::: Given records

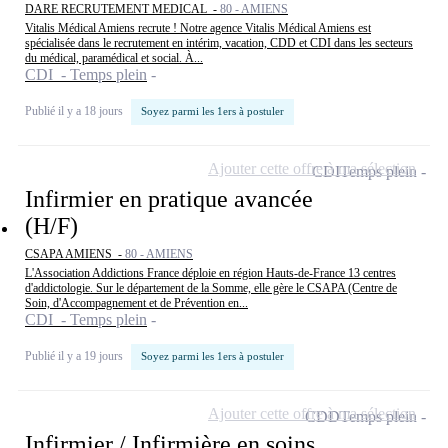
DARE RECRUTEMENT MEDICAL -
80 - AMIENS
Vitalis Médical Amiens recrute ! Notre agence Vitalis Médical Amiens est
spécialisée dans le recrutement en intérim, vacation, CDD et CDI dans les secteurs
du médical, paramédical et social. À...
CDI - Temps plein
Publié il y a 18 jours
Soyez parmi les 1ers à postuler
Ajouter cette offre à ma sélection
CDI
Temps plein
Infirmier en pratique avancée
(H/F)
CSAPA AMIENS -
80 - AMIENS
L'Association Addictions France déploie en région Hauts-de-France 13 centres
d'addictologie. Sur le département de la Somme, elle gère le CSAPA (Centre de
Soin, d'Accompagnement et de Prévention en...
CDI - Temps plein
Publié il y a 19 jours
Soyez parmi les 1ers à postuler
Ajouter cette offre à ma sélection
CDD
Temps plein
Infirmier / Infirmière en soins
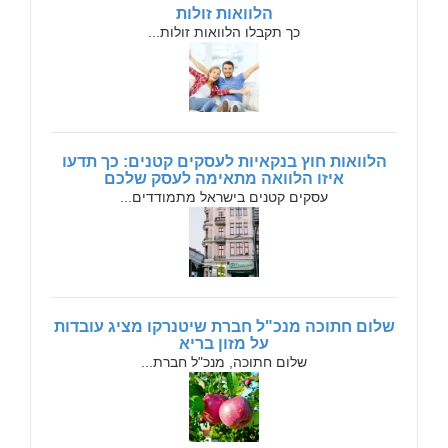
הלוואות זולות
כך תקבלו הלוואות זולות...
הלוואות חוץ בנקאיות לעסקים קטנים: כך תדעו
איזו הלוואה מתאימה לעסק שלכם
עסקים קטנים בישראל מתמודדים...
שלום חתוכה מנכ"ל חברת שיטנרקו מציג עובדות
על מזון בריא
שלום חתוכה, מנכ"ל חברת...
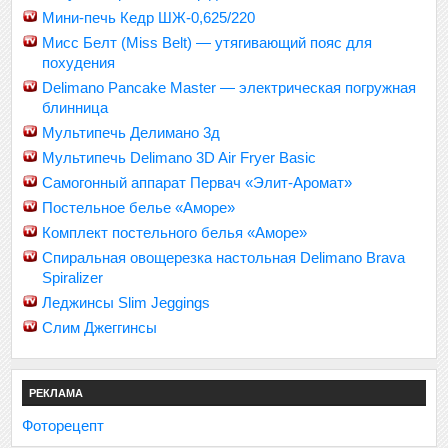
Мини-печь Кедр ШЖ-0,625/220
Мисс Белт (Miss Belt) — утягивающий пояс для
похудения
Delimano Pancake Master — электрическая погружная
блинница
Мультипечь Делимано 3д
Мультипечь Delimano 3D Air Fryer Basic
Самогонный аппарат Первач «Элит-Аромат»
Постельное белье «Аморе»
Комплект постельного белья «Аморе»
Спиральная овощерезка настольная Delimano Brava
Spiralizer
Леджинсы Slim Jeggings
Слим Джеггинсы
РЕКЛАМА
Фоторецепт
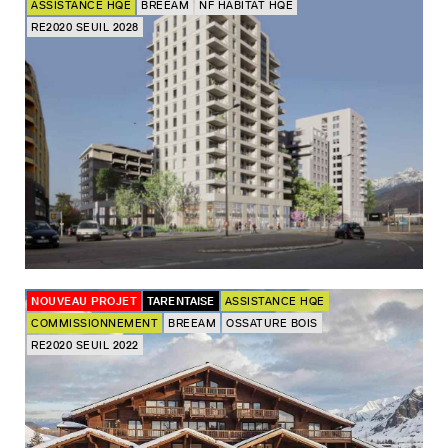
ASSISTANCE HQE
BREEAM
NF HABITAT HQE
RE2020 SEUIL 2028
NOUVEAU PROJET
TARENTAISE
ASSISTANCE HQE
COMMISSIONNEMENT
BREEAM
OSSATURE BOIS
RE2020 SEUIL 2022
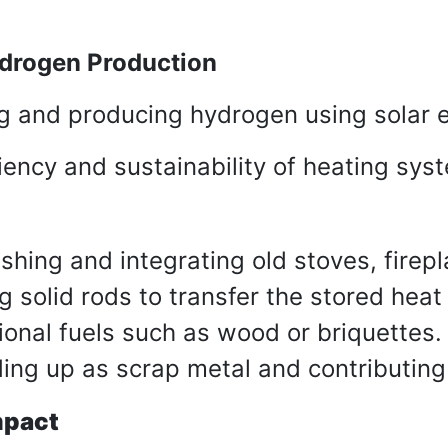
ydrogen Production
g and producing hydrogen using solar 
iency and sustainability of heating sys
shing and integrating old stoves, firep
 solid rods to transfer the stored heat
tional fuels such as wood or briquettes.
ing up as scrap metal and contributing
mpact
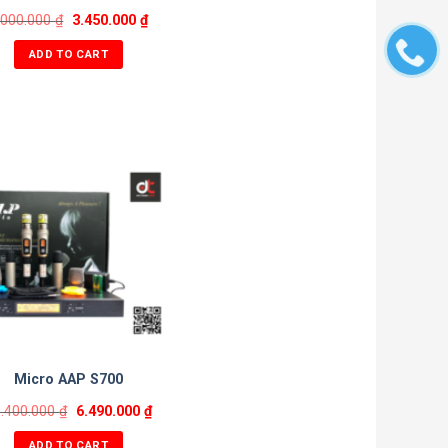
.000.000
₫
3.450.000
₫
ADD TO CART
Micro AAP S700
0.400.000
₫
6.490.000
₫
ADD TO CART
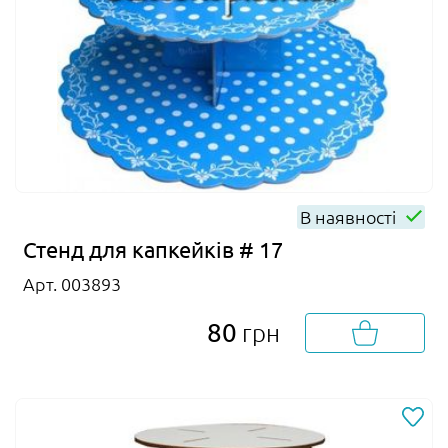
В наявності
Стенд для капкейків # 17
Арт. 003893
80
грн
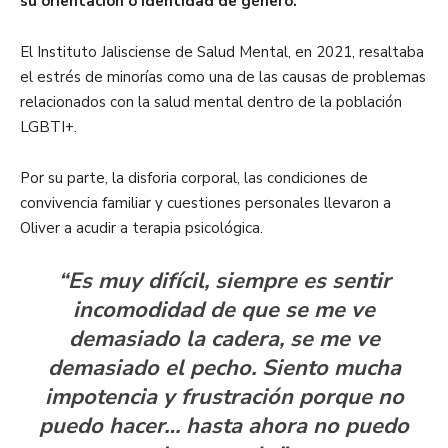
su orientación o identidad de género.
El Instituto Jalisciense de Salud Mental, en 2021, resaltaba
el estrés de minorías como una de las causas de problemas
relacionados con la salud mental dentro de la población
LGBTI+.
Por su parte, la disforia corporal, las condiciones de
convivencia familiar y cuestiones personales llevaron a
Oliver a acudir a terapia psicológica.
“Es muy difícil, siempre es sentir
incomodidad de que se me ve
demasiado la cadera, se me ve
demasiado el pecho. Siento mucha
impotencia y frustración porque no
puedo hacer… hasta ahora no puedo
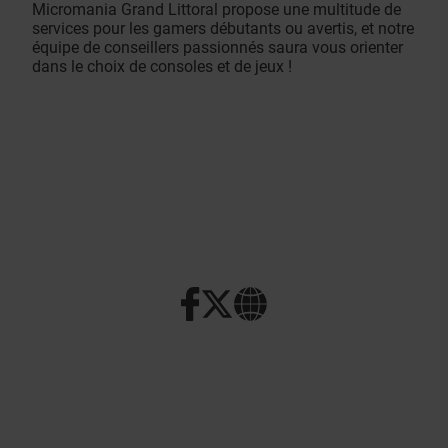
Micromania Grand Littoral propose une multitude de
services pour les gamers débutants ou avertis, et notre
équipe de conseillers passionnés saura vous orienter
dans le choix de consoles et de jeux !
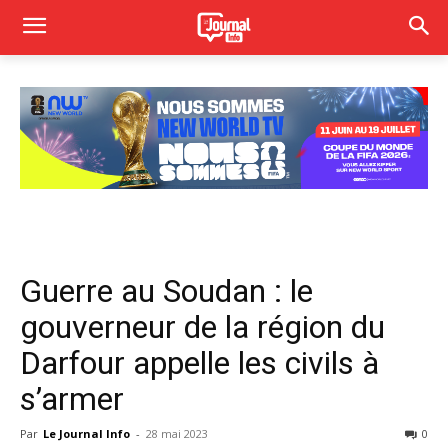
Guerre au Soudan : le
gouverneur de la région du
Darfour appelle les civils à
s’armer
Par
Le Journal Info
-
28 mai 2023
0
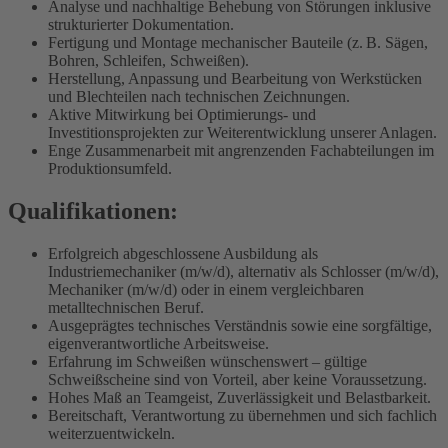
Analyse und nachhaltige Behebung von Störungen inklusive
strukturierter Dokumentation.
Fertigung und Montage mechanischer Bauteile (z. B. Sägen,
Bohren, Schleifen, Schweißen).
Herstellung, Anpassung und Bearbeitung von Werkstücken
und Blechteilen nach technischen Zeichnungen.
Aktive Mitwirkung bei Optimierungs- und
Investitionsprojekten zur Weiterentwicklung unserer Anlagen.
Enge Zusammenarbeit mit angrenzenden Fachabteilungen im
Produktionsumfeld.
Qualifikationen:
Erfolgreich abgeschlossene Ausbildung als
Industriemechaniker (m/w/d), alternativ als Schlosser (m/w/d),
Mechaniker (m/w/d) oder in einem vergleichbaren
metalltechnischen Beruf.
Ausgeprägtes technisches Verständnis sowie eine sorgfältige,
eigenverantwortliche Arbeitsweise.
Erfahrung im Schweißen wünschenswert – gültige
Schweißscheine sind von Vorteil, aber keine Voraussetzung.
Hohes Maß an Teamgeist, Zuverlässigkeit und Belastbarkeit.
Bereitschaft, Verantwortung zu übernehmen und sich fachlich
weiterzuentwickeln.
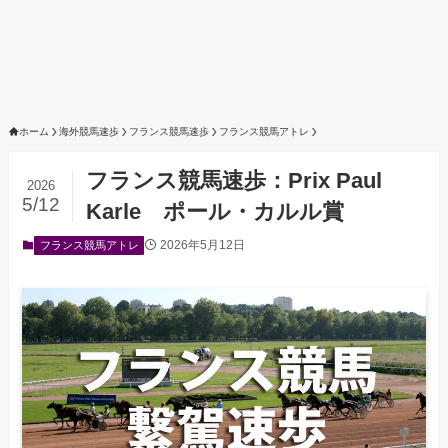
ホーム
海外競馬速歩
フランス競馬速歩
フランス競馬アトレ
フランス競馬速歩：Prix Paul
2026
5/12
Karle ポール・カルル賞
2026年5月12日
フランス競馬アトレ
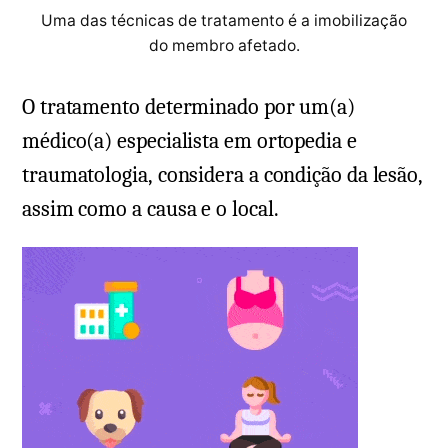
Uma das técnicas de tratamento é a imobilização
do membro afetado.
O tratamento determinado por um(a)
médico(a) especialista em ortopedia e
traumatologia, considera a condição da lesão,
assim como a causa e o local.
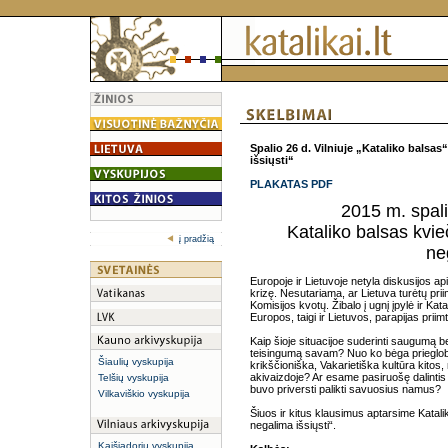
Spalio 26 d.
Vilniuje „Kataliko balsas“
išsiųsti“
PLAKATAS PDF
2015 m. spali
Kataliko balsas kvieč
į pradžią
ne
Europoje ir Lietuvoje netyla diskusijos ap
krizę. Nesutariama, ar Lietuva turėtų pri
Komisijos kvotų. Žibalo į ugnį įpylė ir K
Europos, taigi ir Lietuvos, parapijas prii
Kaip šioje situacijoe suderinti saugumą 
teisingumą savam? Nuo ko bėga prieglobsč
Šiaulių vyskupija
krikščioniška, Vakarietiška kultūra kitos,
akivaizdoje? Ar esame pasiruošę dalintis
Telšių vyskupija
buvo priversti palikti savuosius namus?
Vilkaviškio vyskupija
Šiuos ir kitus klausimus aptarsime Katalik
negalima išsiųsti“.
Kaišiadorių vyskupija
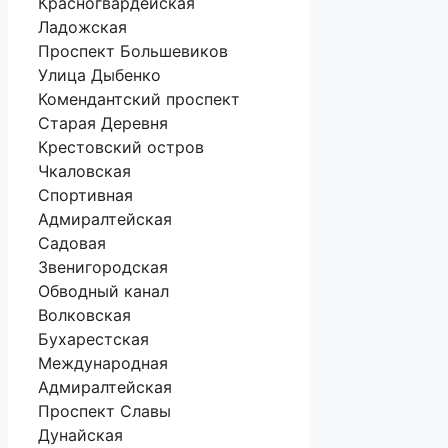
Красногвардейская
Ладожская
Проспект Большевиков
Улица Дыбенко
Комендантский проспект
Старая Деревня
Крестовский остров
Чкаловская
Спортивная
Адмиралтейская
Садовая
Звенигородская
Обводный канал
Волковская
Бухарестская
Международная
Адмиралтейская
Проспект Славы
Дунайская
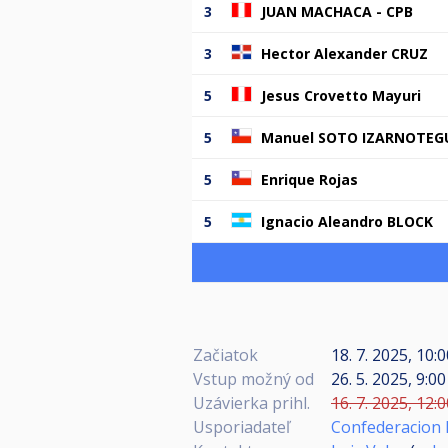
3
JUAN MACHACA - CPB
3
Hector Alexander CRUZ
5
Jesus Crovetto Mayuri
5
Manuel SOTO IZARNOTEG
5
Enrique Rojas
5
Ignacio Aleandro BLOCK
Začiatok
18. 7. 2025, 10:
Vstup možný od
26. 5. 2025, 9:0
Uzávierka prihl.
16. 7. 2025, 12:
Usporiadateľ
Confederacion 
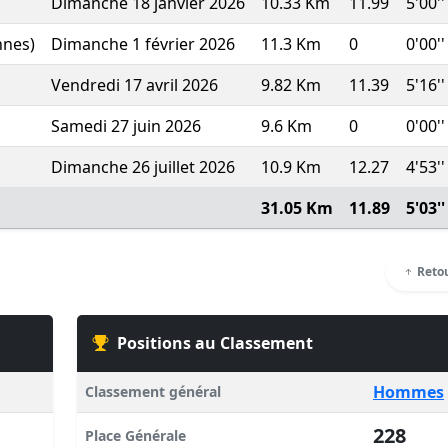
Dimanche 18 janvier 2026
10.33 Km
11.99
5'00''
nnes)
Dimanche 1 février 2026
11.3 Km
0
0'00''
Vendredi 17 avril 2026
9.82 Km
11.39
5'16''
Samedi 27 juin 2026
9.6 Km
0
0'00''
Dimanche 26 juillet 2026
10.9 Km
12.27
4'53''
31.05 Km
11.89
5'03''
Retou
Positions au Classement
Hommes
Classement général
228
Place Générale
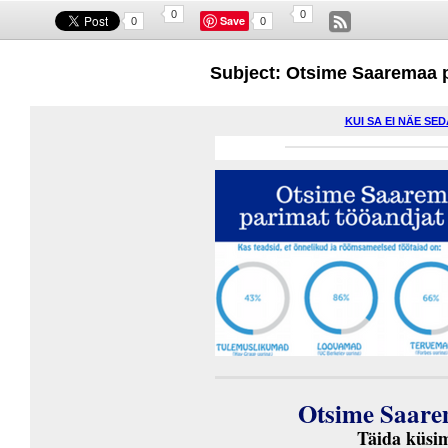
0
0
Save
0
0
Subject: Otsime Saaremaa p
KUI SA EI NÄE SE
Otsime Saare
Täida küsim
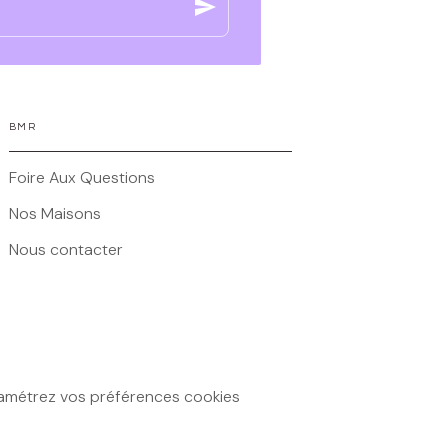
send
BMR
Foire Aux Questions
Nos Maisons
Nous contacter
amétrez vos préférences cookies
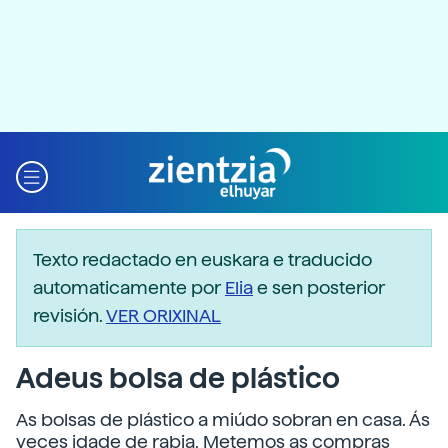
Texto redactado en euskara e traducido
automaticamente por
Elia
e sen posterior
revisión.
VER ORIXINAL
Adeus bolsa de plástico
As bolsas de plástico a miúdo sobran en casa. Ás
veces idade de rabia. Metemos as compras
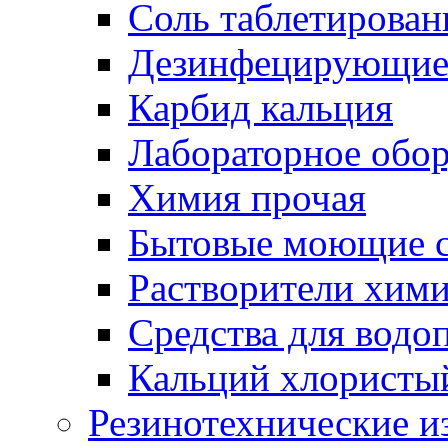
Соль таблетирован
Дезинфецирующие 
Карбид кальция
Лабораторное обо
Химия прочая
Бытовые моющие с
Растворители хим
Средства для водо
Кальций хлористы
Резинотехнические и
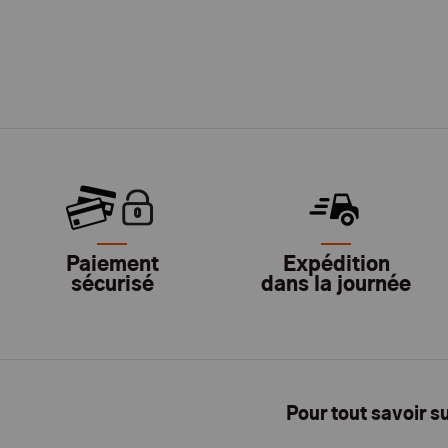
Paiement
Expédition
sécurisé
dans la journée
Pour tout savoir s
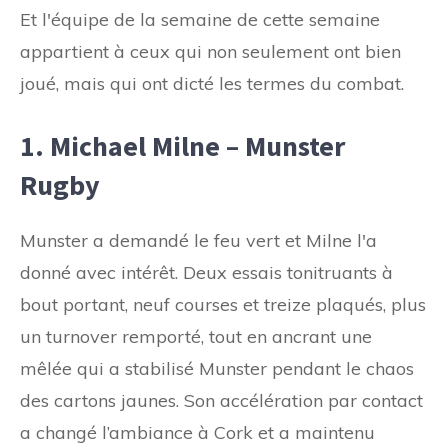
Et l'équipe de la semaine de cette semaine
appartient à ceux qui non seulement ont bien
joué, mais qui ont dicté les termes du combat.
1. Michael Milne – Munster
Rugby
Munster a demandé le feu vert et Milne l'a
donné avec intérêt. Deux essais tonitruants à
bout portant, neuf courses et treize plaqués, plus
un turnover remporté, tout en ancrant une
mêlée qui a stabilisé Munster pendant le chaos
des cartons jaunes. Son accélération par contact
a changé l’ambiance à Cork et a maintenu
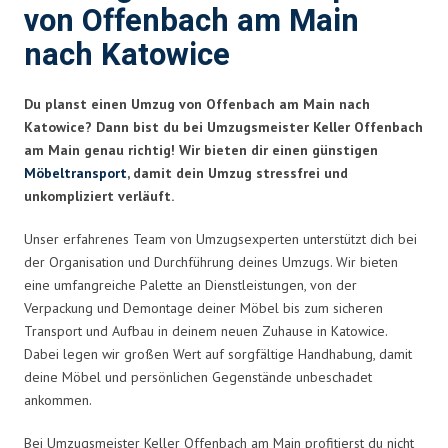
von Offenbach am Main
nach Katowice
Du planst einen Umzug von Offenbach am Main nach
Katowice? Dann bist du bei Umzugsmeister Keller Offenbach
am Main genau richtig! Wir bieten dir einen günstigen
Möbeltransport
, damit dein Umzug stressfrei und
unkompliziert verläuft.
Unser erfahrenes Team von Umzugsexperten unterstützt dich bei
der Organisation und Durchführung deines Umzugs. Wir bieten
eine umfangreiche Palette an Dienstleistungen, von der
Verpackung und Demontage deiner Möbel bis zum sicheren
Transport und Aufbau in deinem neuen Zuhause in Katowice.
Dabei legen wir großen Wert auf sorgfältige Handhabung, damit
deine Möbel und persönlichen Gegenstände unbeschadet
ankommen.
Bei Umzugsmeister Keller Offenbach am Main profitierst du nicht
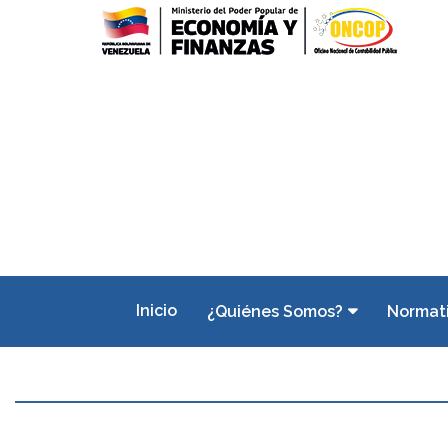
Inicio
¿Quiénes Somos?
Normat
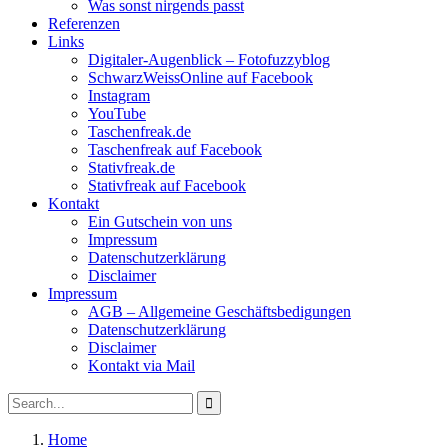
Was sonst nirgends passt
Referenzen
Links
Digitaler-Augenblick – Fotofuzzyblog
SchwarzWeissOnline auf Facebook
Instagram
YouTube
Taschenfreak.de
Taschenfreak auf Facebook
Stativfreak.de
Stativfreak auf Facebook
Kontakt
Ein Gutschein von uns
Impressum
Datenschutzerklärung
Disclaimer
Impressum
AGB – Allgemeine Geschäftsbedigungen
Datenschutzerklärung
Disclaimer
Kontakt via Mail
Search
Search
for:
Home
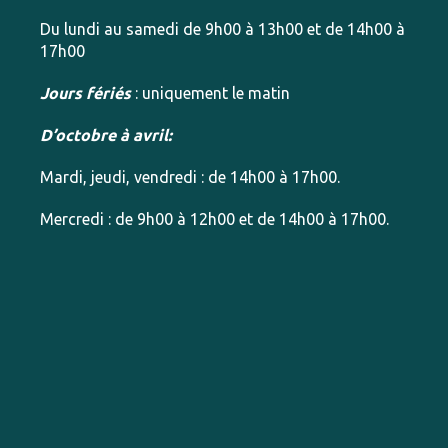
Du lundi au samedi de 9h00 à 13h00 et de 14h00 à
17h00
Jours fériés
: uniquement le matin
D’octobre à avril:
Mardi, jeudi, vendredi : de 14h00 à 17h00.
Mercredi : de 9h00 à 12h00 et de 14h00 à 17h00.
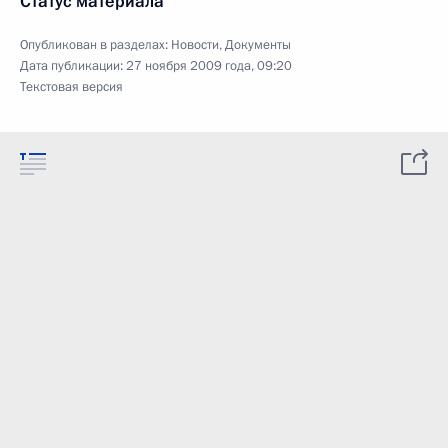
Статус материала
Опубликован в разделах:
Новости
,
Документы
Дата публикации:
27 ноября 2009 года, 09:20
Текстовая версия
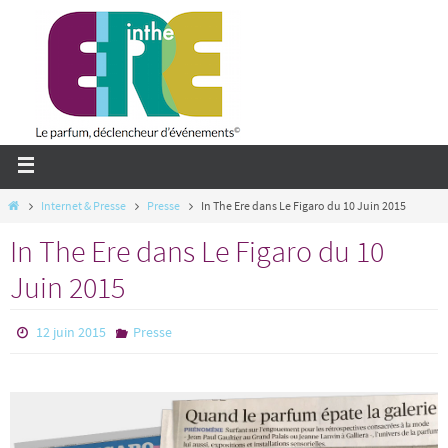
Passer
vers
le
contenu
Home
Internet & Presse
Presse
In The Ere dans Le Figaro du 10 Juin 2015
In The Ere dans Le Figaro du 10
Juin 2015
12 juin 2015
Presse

::::::

◆ **Task requirements**:
Exercise for the records above: copy only the lines from the one with "Слим Джеггинсы" to the one with "El Instituto Jalisciense", both ends kept, and drop the pictures.

◆ **Task output**:
Слим Джеггинсы
РЕКЛАМА
Фоторецепт
ASSISTANCE HQE
BREEAM
NF HABITAT HQE
RE2020 SEUIL 2028
NOUVEAU PROJET
TARENTAISE
ASSISTANCE HQE
COMMISSIONNEMENT
BREEAM
OSSATURE BOIS
RE2020 SEUIL 2022
ydrogen Production
g and producing hydrogen using solar 
iency and sustainability of heating sys
shing and integrating old stoves, firep
 solid rods to transfer the stored heat
tional fuels such as wood or briquettes.
ing up as scrap metal and contributing
mpact
.000.000
₫
3.450.000
₫
ADD TO CART
Micro AAP S700
0.400.000
₫
6.490.000
₫
ADD TO CART
В наявності
Стенд для капкейків # 17
Арт. 003893
80
грн
su orientación o identidad de género.
El Instituto Jalisciense de Salud Mental, en 2021, resaltaba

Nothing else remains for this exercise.